# [REQUIRED ACTION]
In the records below, one line contains "Посмотрите на заварочный". Print that line and every line after it exactly, down to the final one.

Stored entries
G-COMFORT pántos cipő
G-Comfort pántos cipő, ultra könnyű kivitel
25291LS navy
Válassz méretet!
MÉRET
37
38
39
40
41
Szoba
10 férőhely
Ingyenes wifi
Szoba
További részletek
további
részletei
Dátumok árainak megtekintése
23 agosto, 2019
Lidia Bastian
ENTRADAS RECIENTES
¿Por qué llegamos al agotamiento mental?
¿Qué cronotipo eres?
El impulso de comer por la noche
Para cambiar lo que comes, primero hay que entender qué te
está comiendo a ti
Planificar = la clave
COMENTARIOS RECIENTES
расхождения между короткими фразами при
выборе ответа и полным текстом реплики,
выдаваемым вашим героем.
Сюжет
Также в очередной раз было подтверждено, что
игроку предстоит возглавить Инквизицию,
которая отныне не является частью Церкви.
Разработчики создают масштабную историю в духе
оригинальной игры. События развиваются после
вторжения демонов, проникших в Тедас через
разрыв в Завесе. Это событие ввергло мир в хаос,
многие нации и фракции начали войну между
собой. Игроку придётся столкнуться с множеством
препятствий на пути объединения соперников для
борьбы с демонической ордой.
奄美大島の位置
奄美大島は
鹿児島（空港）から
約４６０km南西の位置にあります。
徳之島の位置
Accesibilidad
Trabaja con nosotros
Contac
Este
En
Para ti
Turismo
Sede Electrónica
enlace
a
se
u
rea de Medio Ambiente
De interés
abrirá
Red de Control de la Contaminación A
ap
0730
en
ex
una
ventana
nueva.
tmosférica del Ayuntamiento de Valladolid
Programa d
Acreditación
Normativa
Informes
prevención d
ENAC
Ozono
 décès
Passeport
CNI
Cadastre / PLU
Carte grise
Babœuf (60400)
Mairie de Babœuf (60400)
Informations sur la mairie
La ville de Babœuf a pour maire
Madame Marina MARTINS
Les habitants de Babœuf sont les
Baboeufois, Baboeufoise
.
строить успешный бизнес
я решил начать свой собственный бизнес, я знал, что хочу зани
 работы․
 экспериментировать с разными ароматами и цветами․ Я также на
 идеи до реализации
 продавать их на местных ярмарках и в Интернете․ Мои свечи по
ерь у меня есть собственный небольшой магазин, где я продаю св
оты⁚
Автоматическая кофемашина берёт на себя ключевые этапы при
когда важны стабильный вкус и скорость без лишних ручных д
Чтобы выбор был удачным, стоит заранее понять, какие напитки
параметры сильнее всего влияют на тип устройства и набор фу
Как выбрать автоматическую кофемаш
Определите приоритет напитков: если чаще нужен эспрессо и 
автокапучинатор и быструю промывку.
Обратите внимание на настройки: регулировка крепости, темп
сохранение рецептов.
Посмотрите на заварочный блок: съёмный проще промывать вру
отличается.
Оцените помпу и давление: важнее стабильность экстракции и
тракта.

# [ANSWER BOX]
Посмотрите на заварочный блок: съёмный проще промывать вру
отличается.
Оцените помпу и давление: важнее стабильность экстракции и
тракта.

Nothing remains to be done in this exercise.